Trump has been using the Greene case to rally his supporters. So, too, gubernatorial hopeful David Perdue has been tweeting out his support for the congresswoman. There is a real risk here that Greene, one of the weirdest and most demagogic of the U.S.’s copious crop of demagogic 21st-century personalities, will be made an icon of the right through this case.
Earlier this year, the boundaries of Greene’s district were redrawn to include historically Black parts of Cobb County that are more politically liberal than the rest of the district. That doesn’t mean the district is about to flip anytime soon. It was, and remains, an overwhelmingly Republican district — one that voted for Trump by a margin of over 50 points in 2020. But it does provide a window into how a long-term strategy against figures such as Greene might work: her opponents may be able to gradually chip away at her support base among conservatives, and, at the same time, start to build as broad and as big a reform coalition as possible in the parts of the districts where progressive change might take root.
That’s hardly a satisfying short-term solution to the dangers posed by political figures such as Greene. But it might, paradoxically, yield a better result for progressives than the alternative of barring her from seeking reelection. For if Judge Beaudrot prevents Greene from running in 2022, it’s entirely possible that a majority of voters in her district, which is one of the most radical-right-leaning in the country, could turn around and either write her in as a candidate, or elect someone else cut out of the same cloth.

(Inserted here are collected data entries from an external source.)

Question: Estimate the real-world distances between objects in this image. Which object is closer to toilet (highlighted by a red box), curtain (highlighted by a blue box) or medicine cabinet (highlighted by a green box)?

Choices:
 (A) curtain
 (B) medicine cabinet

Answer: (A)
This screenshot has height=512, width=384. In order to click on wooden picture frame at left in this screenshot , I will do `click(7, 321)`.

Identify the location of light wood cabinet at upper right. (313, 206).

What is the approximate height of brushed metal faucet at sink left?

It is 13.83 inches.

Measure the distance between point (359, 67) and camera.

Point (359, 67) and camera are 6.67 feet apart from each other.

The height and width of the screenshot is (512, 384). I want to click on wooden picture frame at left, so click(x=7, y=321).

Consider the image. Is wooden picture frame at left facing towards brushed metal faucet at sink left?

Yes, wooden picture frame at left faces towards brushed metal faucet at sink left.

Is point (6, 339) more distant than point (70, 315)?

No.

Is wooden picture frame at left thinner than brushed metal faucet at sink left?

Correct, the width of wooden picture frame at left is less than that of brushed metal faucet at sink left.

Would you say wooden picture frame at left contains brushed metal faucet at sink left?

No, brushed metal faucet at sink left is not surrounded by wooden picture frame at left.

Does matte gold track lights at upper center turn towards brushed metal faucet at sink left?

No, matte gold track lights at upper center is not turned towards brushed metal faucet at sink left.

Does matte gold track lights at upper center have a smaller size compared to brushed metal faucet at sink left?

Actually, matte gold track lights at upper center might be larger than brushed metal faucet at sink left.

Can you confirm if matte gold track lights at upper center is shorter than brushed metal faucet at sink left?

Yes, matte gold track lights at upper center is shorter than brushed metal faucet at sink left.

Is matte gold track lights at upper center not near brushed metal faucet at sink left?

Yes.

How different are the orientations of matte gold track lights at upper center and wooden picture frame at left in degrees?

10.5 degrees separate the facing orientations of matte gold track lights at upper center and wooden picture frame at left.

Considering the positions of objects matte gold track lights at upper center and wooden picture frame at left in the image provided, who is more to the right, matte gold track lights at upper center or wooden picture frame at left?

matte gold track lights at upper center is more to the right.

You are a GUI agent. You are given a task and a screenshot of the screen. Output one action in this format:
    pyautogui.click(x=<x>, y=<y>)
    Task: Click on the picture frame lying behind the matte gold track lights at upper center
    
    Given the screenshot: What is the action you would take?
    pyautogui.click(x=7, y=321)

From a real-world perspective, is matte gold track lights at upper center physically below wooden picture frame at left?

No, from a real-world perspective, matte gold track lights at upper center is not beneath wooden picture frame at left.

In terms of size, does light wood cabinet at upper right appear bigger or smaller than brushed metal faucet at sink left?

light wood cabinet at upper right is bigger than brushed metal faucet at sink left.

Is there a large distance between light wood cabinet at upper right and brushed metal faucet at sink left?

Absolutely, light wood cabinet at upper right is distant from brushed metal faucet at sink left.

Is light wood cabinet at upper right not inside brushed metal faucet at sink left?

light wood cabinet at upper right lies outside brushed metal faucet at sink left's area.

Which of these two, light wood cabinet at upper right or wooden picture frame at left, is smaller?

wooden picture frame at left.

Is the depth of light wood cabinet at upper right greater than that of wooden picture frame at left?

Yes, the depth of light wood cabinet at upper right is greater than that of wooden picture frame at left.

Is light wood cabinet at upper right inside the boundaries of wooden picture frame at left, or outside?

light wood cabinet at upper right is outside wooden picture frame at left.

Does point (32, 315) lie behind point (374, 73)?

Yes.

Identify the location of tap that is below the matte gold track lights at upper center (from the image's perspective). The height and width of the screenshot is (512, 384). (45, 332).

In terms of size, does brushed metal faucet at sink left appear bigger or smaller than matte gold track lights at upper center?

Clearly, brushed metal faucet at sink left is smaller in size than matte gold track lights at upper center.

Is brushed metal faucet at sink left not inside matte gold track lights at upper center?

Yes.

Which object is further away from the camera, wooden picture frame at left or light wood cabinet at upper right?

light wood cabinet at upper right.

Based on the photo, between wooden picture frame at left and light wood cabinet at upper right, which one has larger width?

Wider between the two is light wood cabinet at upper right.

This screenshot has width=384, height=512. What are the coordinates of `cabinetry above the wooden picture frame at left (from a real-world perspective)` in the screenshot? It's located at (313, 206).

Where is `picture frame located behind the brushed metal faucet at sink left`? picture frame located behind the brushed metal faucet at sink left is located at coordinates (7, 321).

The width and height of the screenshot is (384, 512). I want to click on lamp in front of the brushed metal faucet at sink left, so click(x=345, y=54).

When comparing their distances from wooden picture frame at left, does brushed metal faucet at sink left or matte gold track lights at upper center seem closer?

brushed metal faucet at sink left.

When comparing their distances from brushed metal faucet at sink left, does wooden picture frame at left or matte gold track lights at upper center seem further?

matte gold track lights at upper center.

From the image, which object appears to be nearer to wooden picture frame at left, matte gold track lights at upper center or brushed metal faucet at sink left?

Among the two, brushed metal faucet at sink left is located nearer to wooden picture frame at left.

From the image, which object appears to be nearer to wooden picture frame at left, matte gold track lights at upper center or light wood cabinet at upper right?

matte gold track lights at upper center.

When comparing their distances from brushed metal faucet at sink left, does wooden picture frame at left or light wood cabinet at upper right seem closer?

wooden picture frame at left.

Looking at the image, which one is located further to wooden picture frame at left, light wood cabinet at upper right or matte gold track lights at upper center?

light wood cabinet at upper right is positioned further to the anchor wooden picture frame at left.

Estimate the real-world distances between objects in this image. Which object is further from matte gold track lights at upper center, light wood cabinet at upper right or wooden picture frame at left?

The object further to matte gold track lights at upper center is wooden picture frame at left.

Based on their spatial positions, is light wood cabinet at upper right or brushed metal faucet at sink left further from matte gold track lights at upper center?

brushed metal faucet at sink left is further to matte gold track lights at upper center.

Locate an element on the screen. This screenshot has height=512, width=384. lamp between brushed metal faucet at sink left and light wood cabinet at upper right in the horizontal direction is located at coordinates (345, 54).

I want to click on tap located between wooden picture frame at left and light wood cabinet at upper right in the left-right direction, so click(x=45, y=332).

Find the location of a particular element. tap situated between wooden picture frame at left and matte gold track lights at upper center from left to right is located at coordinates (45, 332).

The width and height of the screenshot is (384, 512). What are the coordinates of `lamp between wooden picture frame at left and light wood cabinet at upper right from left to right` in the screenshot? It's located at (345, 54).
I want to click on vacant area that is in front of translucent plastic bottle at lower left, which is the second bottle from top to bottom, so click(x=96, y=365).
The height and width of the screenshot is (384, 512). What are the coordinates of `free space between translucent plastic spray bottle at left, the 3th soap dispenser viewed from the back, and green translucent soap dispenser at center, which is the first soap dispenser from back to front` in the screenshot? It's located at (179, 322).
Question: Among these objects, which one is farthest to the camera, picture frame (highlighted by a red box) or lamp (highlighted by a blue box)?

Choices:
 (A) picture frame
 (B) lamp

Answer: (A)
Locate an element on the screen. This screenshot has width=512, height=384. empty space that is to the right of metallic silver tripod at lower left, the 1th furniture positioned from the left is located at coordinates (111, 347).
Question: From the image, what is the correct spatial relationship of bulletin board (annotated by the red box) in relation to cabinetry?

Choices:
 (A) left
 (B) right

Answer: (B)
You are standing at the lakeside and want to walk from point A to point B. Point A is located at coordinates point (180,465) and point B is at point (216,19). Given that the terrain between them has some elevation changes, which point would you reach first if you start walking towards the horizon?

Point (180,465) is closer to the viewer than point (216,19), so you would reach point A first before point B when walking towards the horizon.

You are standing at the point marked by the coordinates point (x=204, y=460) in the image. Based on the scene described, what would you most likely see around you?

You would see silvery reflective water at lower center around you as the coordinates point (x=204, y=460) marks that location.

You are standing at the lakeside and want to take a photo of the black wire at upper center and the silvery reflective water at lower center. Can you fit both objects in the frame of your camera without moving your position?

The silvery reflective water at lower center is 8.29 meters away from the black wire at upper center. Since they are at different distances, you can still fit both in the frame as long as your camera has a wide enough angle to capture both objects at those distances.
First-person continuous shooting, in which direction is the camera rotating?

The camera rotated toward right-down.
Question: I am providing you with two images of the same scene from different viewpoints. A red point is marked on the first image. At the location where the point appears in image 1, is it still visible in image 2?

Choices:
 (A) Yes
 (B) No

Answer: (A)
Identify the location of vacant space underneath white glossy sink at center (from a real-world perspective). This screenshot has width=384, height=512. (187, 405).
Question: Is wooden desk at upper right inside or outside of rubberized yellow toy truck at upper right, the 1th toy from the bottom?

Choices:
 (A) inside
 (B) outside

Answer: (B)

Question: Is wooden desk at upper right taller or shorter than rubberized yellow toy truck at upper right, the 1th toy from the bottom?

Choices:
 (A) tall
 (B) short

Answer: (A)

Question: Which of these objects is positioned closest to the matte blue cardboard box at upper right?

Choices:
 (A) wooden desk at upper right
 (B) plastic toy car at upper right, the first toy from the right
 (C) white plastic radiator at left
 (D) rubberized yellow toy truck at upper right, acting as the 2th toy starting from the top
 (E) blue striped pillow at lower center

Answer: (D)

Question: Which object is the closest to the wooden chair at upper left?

That hundreds of thousands of Georgians supported Greene in 2020 is truly terrifying. That they still support her today, and will continue to support her no matter what the court decides, is also terrifying. That tens of millions support Trump and his vicious attacks on the democracy’s infrastructure is a nightmare. This nihilistic, irrational and violent movement truly must be deconstructed — but to really carry water, that takedown must come from a populace that is empowered and educated on the dangers of demagoguery, rather than from the courts. That’s a vastly difficult undertaking — and time is not on the side of the anti-demagogues these days — but it’s an essential one if the U.S. system of democracy is to survive the forces that have pushed to the fore, and continue to elevate, political figures such as Greene.